C’è qualcosa di sbagliato nelle carceri italiane. Terribilmente e drammaticamente sbagliato. Uno sbaglio che conduce alcuni non alla redenzione e alla libertà, ma alla scelta di morire. L’eccessiva attesa del giudizio e le celle sovraffollate sono problemi gravi e noti. E lo sbaglio, denunciato da cifre sottolineate in rosso, ne è in parte sia la causa sia l’effetto.
Da un lato investiamo tantissimo, 3.511 euro al mese per ogni detenuto. «Investiamo », non «spendiamo». È denaro nostro, di noi contribuenti, che ha come fine la restituzione alla società di uomini capaci di chiudere con il passato, dopo aver pagato per il loro errore, e a dare il proprio contributo al bene comune. Italiani non più da temere ma su cui poter contare. Quei 3.511 euro sono tanti davvero, se si pensa che più di noi, tra i Paesi maggiormente sviluppati, investono soltanto Regno Unito, Nuova Zelanda e Canada. Tutti gli altri di meno. Gli Stati Uniti, con la loro popolazione carceraria sterminata, arrivano ad 'appena' 1.433 euro.
Dall’altro lato, quasi in nessun Paese si muore in carcere come in Italia. Si muore di disperazione. Ci si ammazza. Ogni anno si tolgono la vita 9,1 carcerati ogni 10mila. Tanti o pochi? Gli italiani liberi che si suicidano sono 1,2 ogni 10mila. Dunque il rapporto è di 1,2 a 9,1. In Germania è di 2,5 a 5,5, in Gran Bretagna 1,6 a 8,8. Ogni suicidio è una tragedia di troppo; ma nel nostro Paese i suicidi fuori dalle sbarre sono sensibilmente di meno rispetto all’estero; e quelli dietro le sbarre sensibilmente di più. Perché? E perché ciò accade nonostante tanto denaro investito?
Qualcuno potrà obiettare: sì, è una tragedia, ma una tragedia 'minoritaria', che riguarda una porzione limitata di umanità; e molti carcerati non sono nemmeno italiani. I veri problemi sono altri... Obiezione respinta. Da che cosa si misura il 'tasso d’umanità' di una nazione? Da come vengono trattate le donne, si dice giustamente; dallo spazio che trovano nel mondo del lavoro e in politica, dalla possibilità di costruire una famiglia e avere tutti i figli che desiderano ed essere aiutate (e non solo dal marito) nell’assisterli ed educarli. Giusto. Si dice anche: da come vengono trattati bambini, anziani, infermi e disabili. Insomma i 'meno forti' e autonomi. Giustissimo. Infatti, in genere, i programmi elettorali si occupano di loro, anche se mai abbastanza e sempre con ritrosia ed eccesso di parsimonia, a volte – è un sospetto legittimo – quasi o solo per retorica elettorale.
Ma c’è qualcosa che, per ora, non riusciamo a ritrovare nei programmi dei partiti.

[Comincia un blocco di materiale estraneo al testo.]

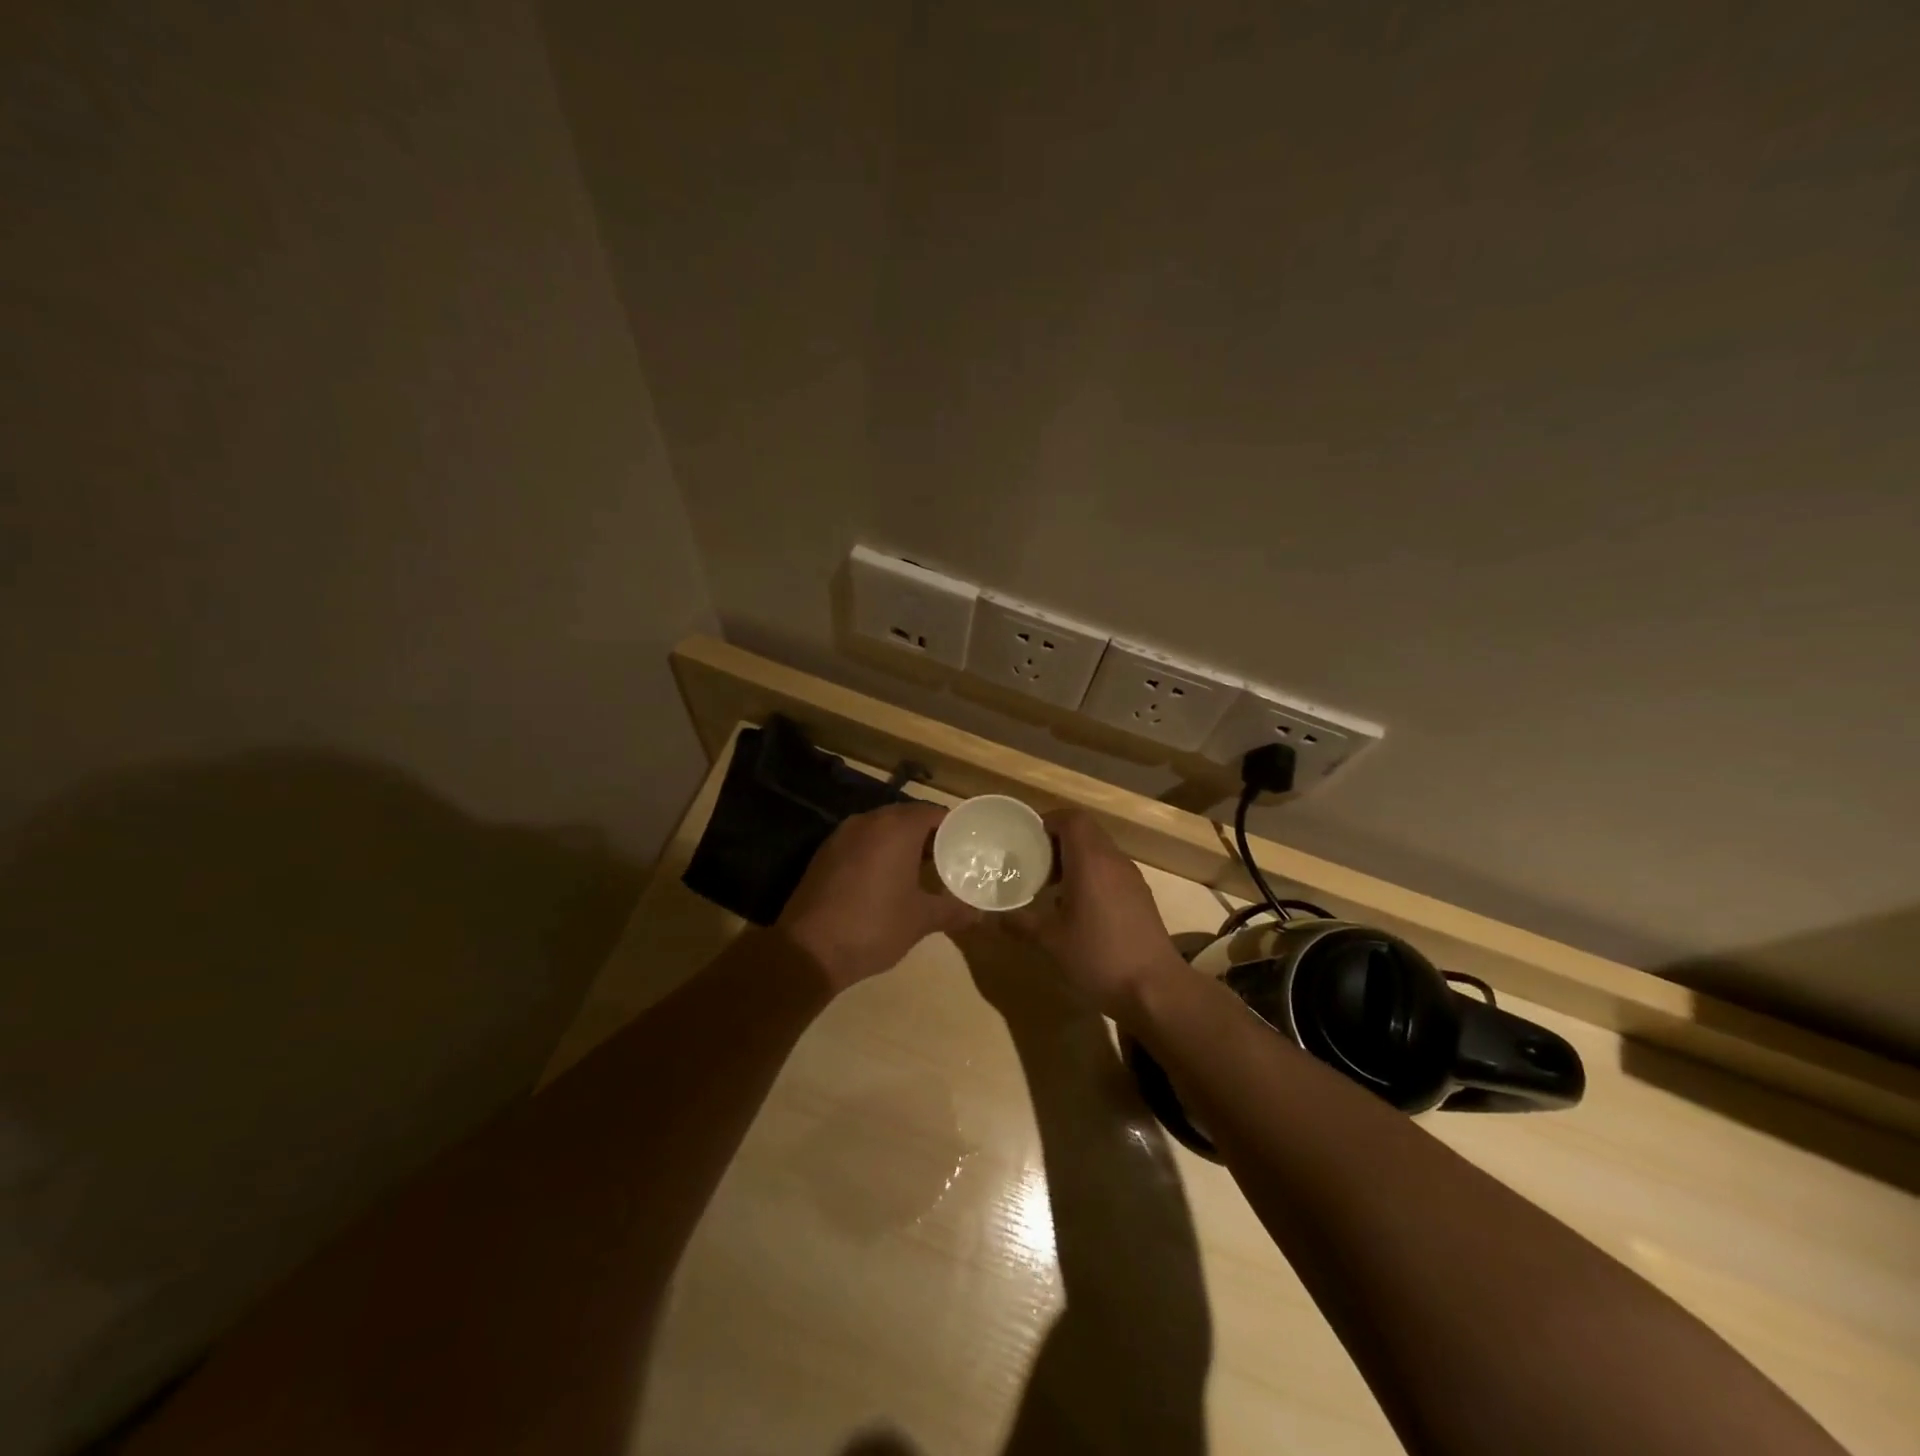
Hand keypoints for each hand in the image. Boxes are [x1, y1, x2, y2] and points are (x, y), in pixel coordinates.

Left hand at [777, 801, 979, 992]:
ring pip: (881, 829)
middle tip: (947, 858)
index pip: (933, 812)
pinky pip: (860, 843)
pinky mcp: (824, 854)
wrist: (808, 950)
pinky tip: (885, 880)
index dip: (952, 827)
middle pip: (906, 817)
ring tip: (920, 870)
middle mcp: (868, 821)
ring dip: (900, 843)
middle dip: (927, 834)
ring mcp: (841, 835)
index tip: (967, 844)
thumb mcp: (921, 920)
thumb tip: (979, 913)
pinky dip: (877, 853)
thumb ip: (952, 910)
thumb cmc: (874, 926)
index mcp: (896, 828)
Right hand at [1007, 810, 1185, 1018]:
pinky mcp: (1141, 898)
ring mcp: (1132, 879)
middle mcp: (1114, 861)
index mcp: (1090, 861)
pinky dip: (1092, 876)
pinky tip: (1078, 909)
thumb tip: (991, 916)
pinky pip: (1112, 871)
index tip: (1027, 839)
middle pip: (1087, 832)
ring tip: (1052, 888)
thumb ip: (1019, 923)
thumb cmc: (1098, 956)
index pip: (1072, 819)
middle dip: (1058, 841)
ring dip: (1076, 860)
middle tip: (1034, 864)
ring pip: (1100, 852)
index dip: (1048, 821)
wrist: (1155, 989)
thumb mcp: (1050, 941)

È bello ricordarlo con le parole, remote ed autorevoli, di Fëdor Dostoevskij: «Il grado di civilizzazione di una società si misura dalle sue prigioni». È troppo, allora, chiedere e perfino pretendere che nelle prossime settimane i candidati si assumano precisi impegni per rendere meno infernali le nostre carceri? Per trovare pene alternative alla cella, come quelle che sono state fatte naufragare pochi giorni fa in Parlamento? Per far diminuire quell’osceno spread, quella voragine tra suicidi fuori e suicidi dietro le sbarre? Non tanto per investire meno di quei 3.511 euro a testa, ma per farli fruttare sul serio?
Parlatene. Senza chiedervi se la cosa può portare o togliere voti. Se 'conviene' o no. Parlatene per un solo, semplice motivo: perché è giusto farlo.